Records drawn from a dataset:
────────────────────

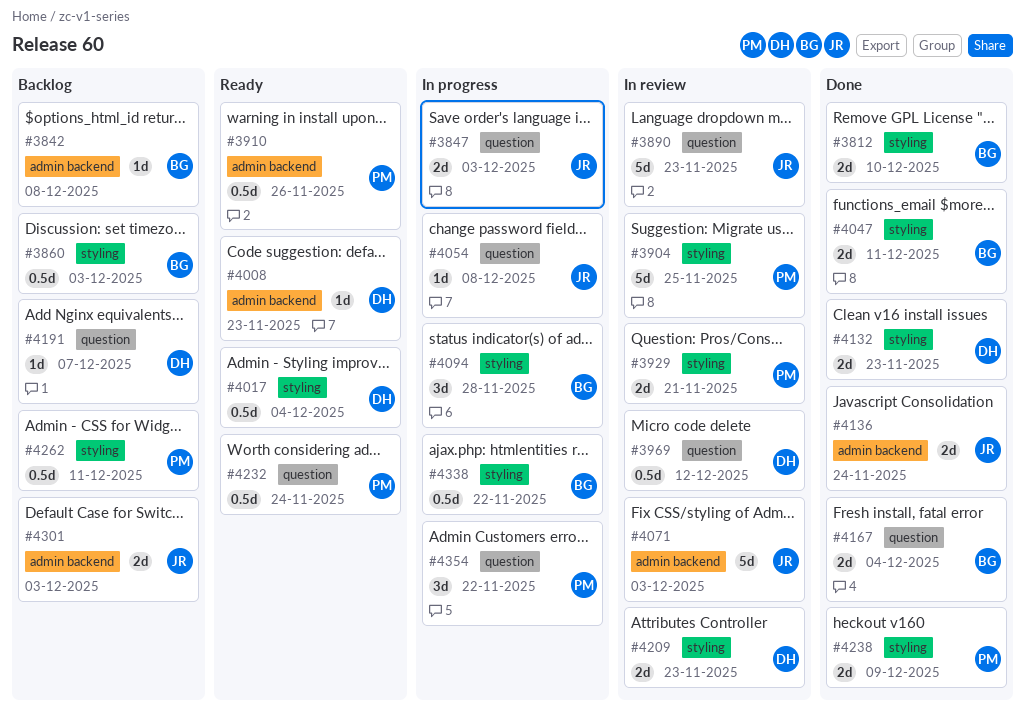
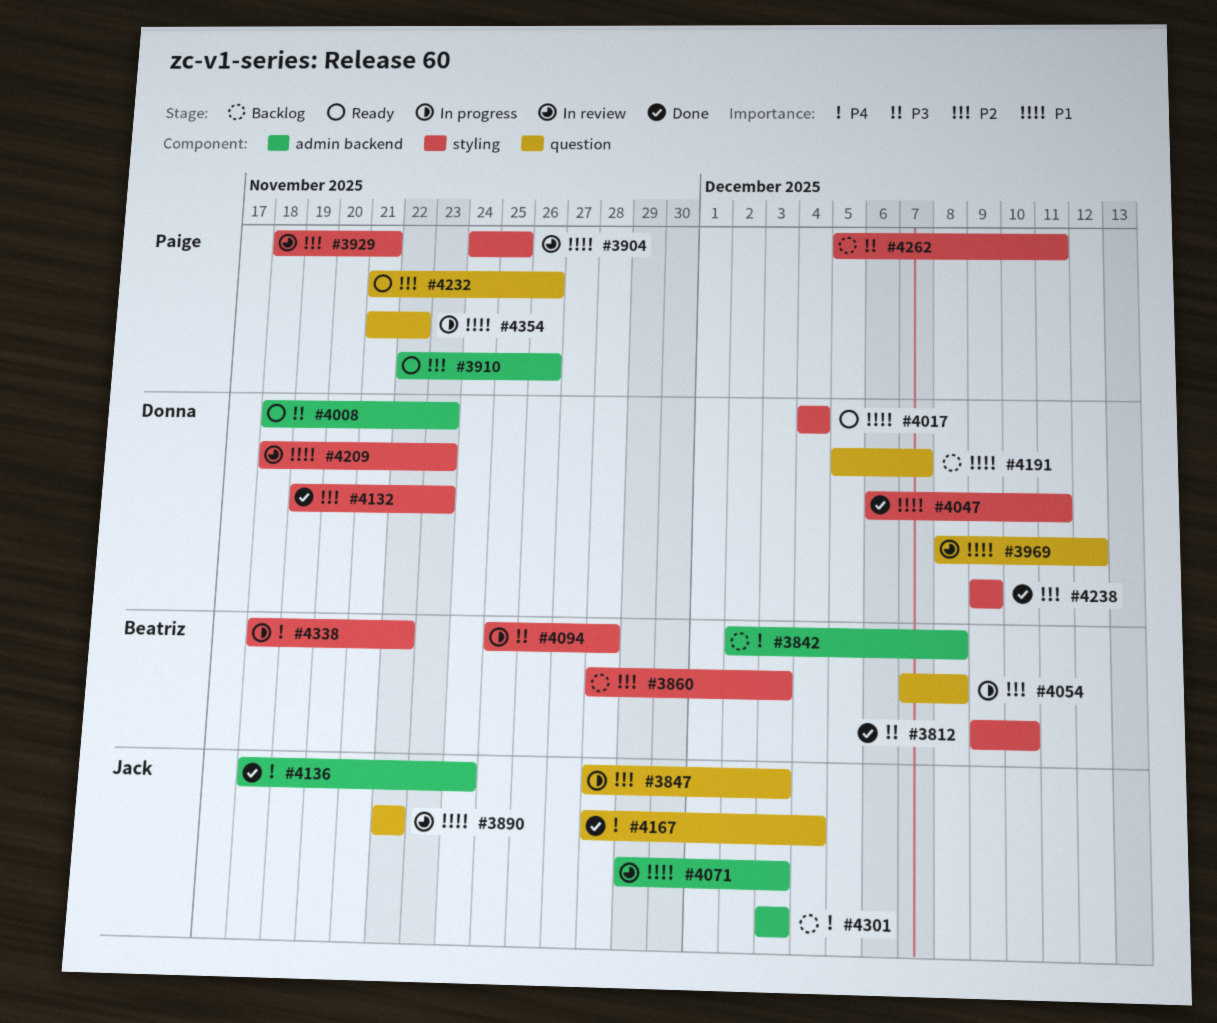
#3890, due: Nov 23 -> Nov 22
#4047, owner: Beatriz -> Donna
#4054, owner: Jack -> Beatriz
#4167, owner: Beatriz -> Jack
#4232, due: Nov 24 -> Nov 26
#4238, owner: Paige -> Donna

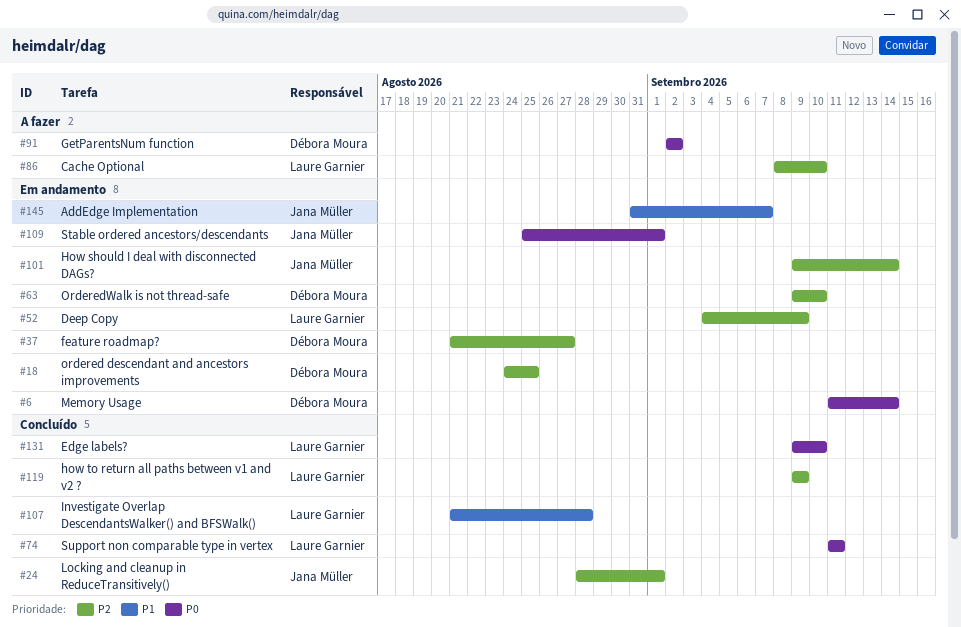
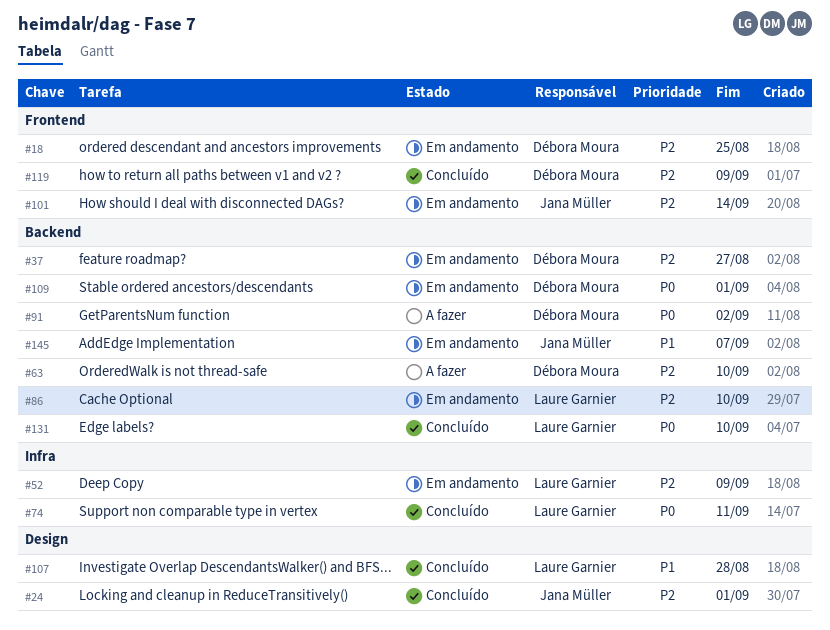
#6: present -> none
#63, status: Em andamento -> A fazer
#86, status: A fazer -> Em andamento
#109, owner: Jana Müller -> Débora Moura
#119, owner: Laure Garnier -> Débora Moura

────────────────────

Exactly how many lines of the data above hold the word "andamento"? The number is the whole answer.

2